Trip meter- 0
Wednesday December 18th
Joan and I are staying put in Ajo, AZ for the time being. Several of our close friends have asked us why Ajo? and I will have to admit that got us to thinking- what is it that attracts us to this place?
We do like the Sonoran Desert, and no not every desert is the same- they actually have a very different look and character.
The Sonoran desert is encompassed by the Southeast tip of California the Southwest 1/4 of Arizona, and continues south into Mexico on both sides of the Sea of Cortez (also known as the Gulf of California) The body of water that separates the Baja peninsula from the mainland of Mexico.
What we love about this desert, is that it seems more lush than most, and to us anyway always seems to be framed by magnificent mountain ranges.
Jumping Cholla (aka Chainfruit Cholla)
The Jumping Cholla is very silvery this time of the year, like they just dressed up for Christmas. From a distance they look almost furry and soft. No one would make that characterization up close!
The Saguaros are prominent in the higher elevations of the Sonoran desert. They look like stately giants standing tall above all the other growth.
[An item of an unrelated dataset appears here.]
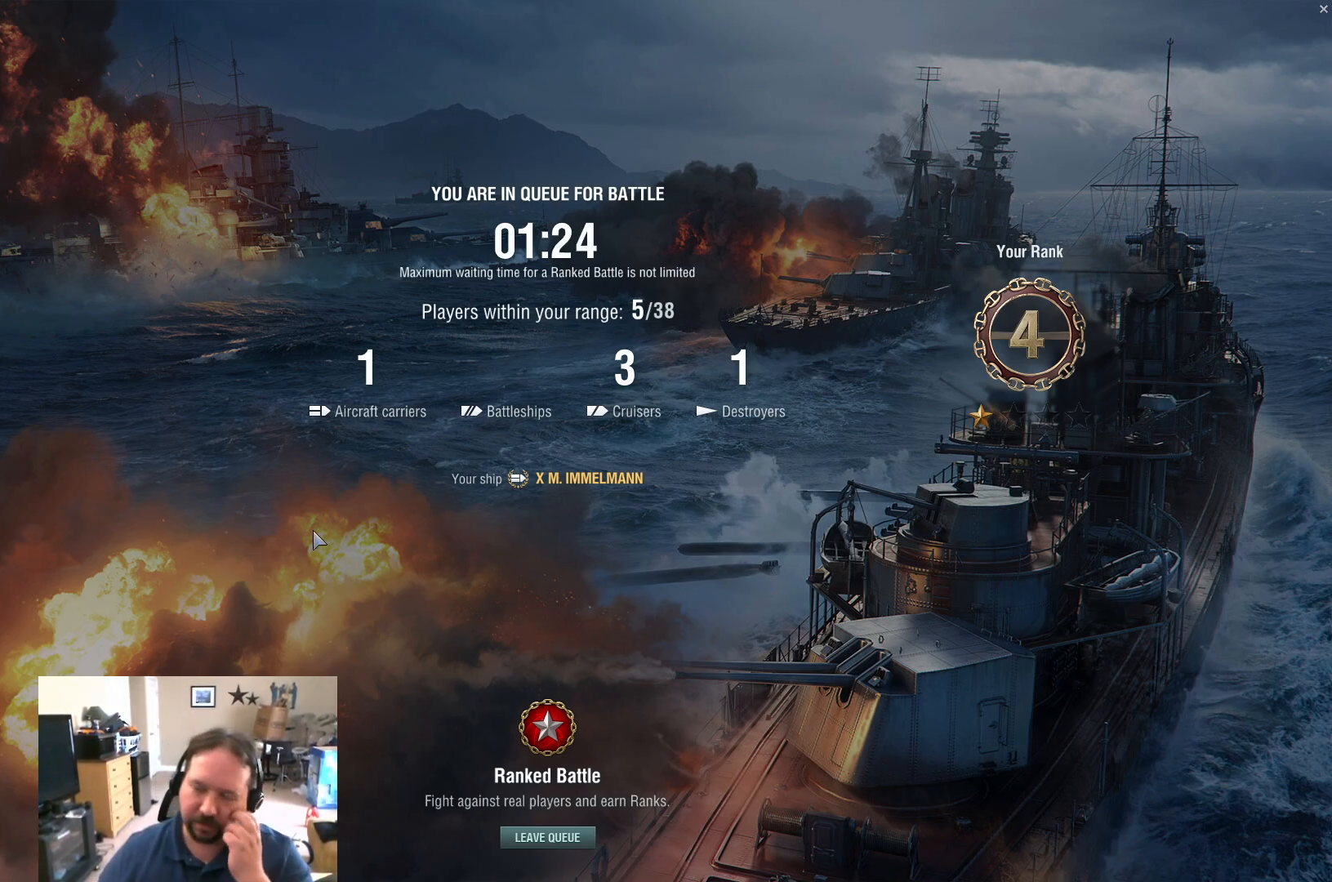
{"keys": [], "mouse": [], "mouse_move": "still", "events": []}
The Gila woodpeckers and flickers carve holes in the Saguaro for nests. Holes that have been abandoned are often inhabited by other species, including the tiny elf owl.
Organ Pipe Cactus
The Organ pipe Cactus is native only to this area of the US and down into northern Mexico. In the US the cactus is typically only found in, or within 80 miles of, the Organ Pipe Cactus National Monument . The OP National Monument occupies 330,000 acres of land between Ajo and the Mexican border.
The owners of this RV park have a couple donkeys and a burro in a paddock that adjoins the park. Joan asked the owners if we could feed them some carrots. The answer was yes- so now we are stocking carrots for our furry friends.